Most of all: don't raise your kids to be like this. Self entitled and self absorbed. I bet your mom is embarrassed, that's why she puts up with it. My SIL is like this and my MIL is highly protective of her. Why? She feels guilty she raised a daughter who is so thoughtless and selfish.
Anonymous
They probably live like that all the time, not just vacation.
Anonymous
It sounds like you all have a serious communication problem. Is everyone afraid of your sister or something?

My DH and I do probably 10% of the child care when we are with either set of grandparents, but it is absolutely their preference to be the early risers and main carers while we are all together.
Anonymous
That's gross and I don't know why anyone (especially you) doesn't send the kids in to wake her up, or discuss this with her.

I watch my own kids even when I'm with the grandparents (which is rare).
Anonymous
OP, I get that you don't want to make waves with your family, and compromise a nice time with them. But she's the one who is making it not a nice time.

Address each issue that comes up, calmly, case-by-case.

"Hey sis, could you or Pete please get up and come out here with us? I'm watching Henry, and dad is at work and mom is working out, so I can't also keep an eye on all three of your guys with no help. Thanks."
Anonymous

I don't understand why you and your mother don't speak up about this. I WOULD NOT vacation with, or host, a person who can't watch their kids. It would stress me out too much, which is not the point of a vacation.

Anonymous
NP but this is why we don't travel to our family's anymore for vacations. Our parents always say they'll help, etc, but they don't. We stay up late and change our schedule for them, but they don't lift a finger with our kids. It's much better if we're at a hotel and can do things on our own schedule
Anonymous
These threads make me laugh. The OP asked people who behave this way to respond. Yet not one of the responses is from someone who had admitted to behaving like that.
Anonymous
Anonymous wrote:These threads make me laugh. The OP asked people who behave this way to respond. Yet not one of the responses is from someone who had admitted to behaving like that.

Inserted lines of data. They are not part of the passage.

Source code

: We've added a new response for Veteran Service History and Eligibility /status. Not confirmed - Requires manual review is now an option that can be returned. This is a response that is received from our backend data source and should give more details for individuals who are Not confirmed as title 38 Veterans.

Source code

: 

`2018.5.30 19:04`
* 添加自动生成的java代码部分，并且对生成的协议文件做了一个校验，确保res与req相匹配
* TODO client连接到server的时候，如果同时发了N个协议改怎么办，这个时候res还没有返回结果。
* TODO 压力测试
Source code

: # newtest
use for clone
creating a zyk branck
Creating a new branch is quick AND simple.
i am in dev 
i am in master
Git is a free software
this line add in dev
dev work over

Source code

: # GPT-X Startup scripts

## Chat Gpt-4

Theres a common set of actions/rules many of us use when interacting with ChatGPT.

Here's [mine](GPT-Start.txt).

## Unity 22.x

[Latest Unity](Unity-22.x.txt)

Probably people who behave like that are blind to the imposition they are placing on others and don't think they're doing anything wrong.
Anonymous
My BIL and his wife are like this. And they wonder why we don't offer them our guest rooms anymore.

Question is, why do you keep vacationing with your family? Suck it up or stay at a hotel or airbnb nearby.
Anonymous
Anonymous wrote:These threads make me laugh. The OP asked people who behave this way to respond. Yet not one of the responses is from someone who had admitted to behaving like that.


That is because people who do things like the OP has indicated are not aware of their behavior or their affect on others.
Anonymous
"Gertrude, little Herman is asking for breakfast." "Gertrude, little Hortencia is drawing on Mom's wall." "Gertrude, I put your family's dirty dishes over there." "Gertrude, I'll clean up the kitchen tonight if you'll do it tomorrow."

If she doesn't get the hint it's probably time for a discussion (away from mom's house) before the next family gathering.
Anonymous
Anonymous wrote:These threads make me laugh. The OP asked people who behave this way to respond. Yet not one of the responses is from someone who had admitted to behaving like that.


Good point! OP is preaching to the DCUM choir.